O hakikat de şudur ki: 1950’lerin başında İslâm Demokrasi Partisi kurulduğunda, Büyük Doğu ve Sebilürreşad çevreleri, Üstad Bediüzzaman ve talebelerinin desteğini talep etmişler. Üstad ise, onlara şu cevabı veriyor: “Sebilürreşad, (Büyük) Doğu gibi mücahidler iman hakikatlerini ehl-i dalâletin tecavüzatından muhafazaya çalıştıkları için, ruh u canımızla onları takdir ve tahsin edip onlarla dostuz ve kardeşiz; fakat, siyaset noktasında değil. Çünkü, iman dersi için gelenlere tarafgirlik nazarıyla bakılmaz. Dost-düşman, derste fark etmez. Halbuki siyaset tarafgirliği, bu mânâyı zedeler, ihlâs kırılır.” (Emirdağ Lâhikası-II)

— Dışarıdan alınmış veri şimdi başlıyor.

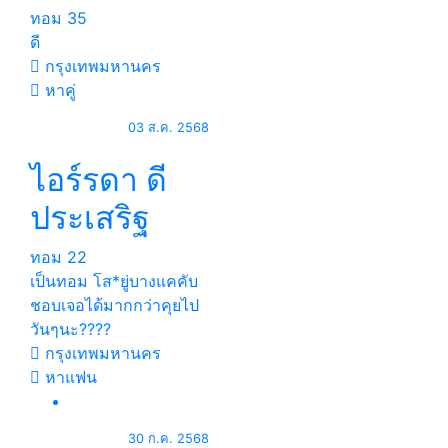
ทอม
35
ดี
กรุงเทพมหานคร
หาคู่
03 ส.ค. 2568
ไอร์รดา ดี
ประเสริฐ
ทอม
22
เป็นทอม โส*ยู่บางแคคับ
ชอบเจอได้มากกว่าคุยไป
วันๆนะ????
กรุงเทพมหานคร
หาแฟน
30 ก.ค. 2568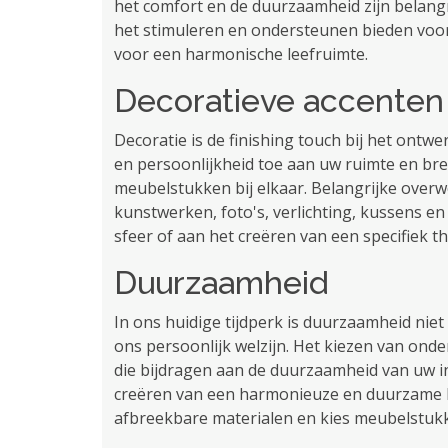
het comfort en de duurzaamheid zijn belang
het stimuleren en ondersteunen bieden voor u
voor een harmonische leefruimte.
Decoratieve accenten
Decoratie is de finishing touch bij het ontw
en persoonlijkheid toe aan uw ruimte en br
meubelstukken bij elkaar. Belangrijke overw
kunstwerken, foto's, verlichting, kussens en
sfeer of aan het creëren van een specifiek 
Duurzaamheid
In ons huidige tijdperk is duurzaamheid niet
ons persoonlijk welzijn. Het kiezen van ond
die bijdragen aan de duurzaamheid van uw i
creëren van een harmonieuze en duurzame l
afbreekbare materialen en kies meubelstukk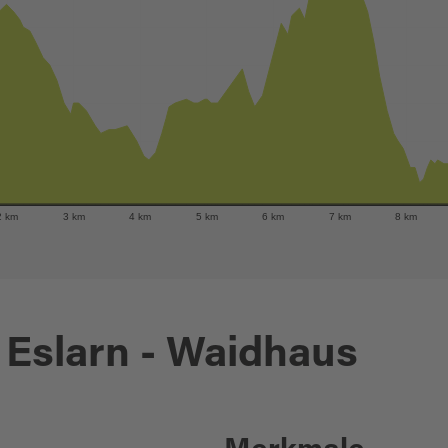
2 km
3 km
4 km
5 km
6 km
7 km
8 km
Eslarn - Waidhaus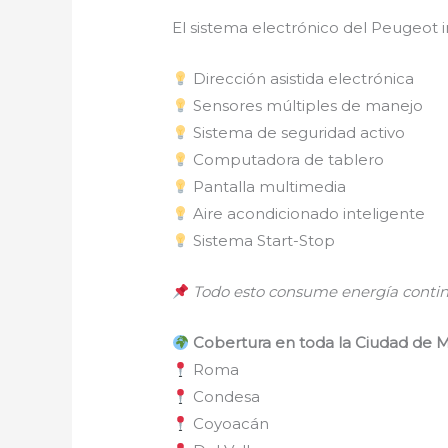
El sistema electrónico del Peugeot i
Dirección asistida electrónica
Sensores múltiples de manejo
Sistema de seguridad activo
Computadora de tablero
Pantalla multimedia
Aire acondicionado inteligente
Sistema Start-Stop
Todo esto consume energía contin
Cobertura en toda la Ciudad de 
Roma
Condesa
Coyoacán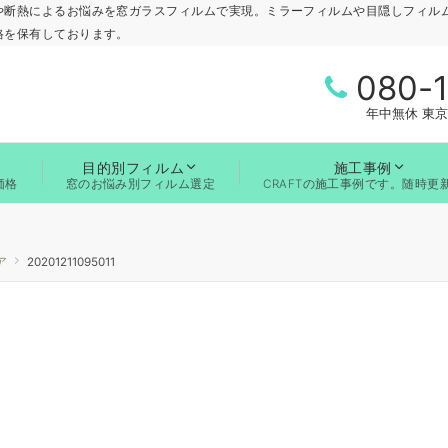
や断熱によるお悩みを窓ガラスフィルムで実現。ミラーフィルムや目隠しフィル
格を保有しております。
080-
年中無休 東京
目的別フィルム
施工事例
価格
窓のお悩み別フィルム選定
CRAFTの施工事例です。随時更
ア
20201211095011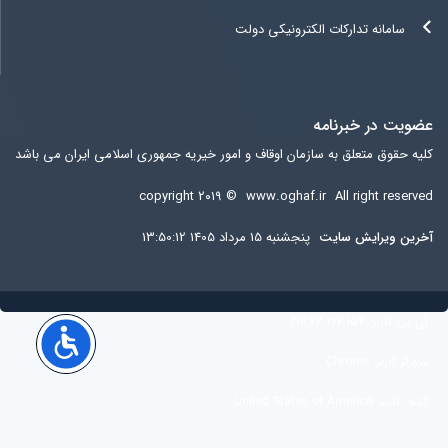
سامانه تدارکات الکترونیکی دولت
عضویت در خبرنامه
کلیه حقوق متعلق به سازمان اوقاف و امور خیریه جمهوری اسلامی ایران می باشد
copyright ۲۰۱۹ ©
www.oghaf.ir
All right reserved
آخرين ويرايش سایت
پنجشنبه 15 مرداد 1405 13:50:12
آی پی کاربر:
216.73.217.154
مرورگر کاربر:
Chrome
کشور کاربر:
United States of America
کاربران آنلاین:
25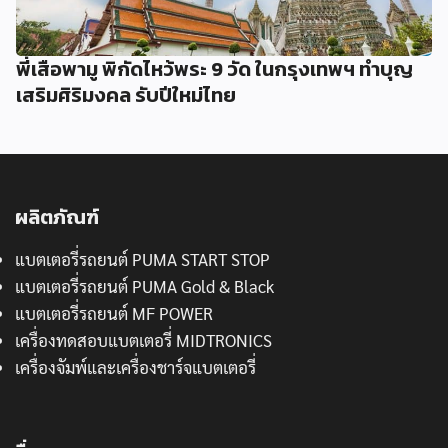
พี่เสือพามู พิกัดไหว้พระ 9 วัด ในกรุงเทพฯ ทำบุญ
เสริมศิริมงคล รับปีใหม่ไทย
ผลิตภัณฑ์
แบตเตอรี่รถยนต์ PUMA START STOP
แบตเตอรี่รถยนต์ PUMA Gold & Black
แบตเตอรี่รถยนต์ MF POWER
เครื่องทดสอบแบตเตอรี่ MIDTRONICS
เครื่องจัมพ์และเครื่องชาร์จแบตเตอรี่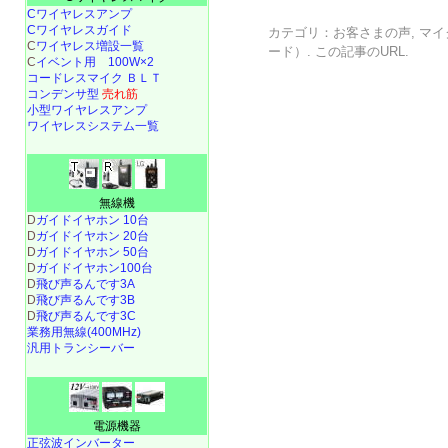
Cワイヤレスアンプ
Cワイヤレスガイド
カテゴリ：
お客さまの声
,
マイ
C
ワイヤレス増設一覧
ード）
. この記事の
URL
.
C
イベント用 100W×2
コードレスマイク ＢＬＴ
コンデンサ型
売れ筋
小型ワイヤレスアンプ
ワイヤレスシステム一覧
無線機
D
ガイドイヤホン 10台
D
ガイドイヤホン 20台
D
ガイドイヤホン 50台
D
ガイドイヤホン100台
D
飛び声るんです3A
D
飛び声るんです3B
D
飛び声るんです3C
業務用無線(400MHz)
汎用トランシーバー
電源機器
正弦波インバーター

İşte, meselenin can alıcı noktası burası: Tarafgirlik ve ihlâsın kırılması, en büyük bir hasaret olsa gerektir.
*
Son söz: Üslûp ve ifademizin şiddetlendiği zamanlar ve durumlar için de bilinsin ki, bu şiddet, mütedeyyin şahıslara-zümrelere yönelik değil, belki “istibdat siyaseti”ne karşıdır. İstibdat kimden ve nereden gelirse gelsin, bu böyledir. Değişmez. Diktaya, istibdada karşı “sille” kullanılır; yumuşak bir dil-üslûp kullanılmaz. Kullanılsa, zillet olur, eziklik olur. İzzetli durmak, her zaman için yüksek bir şeref ve itibardır. Neticesi ne olursa olsun.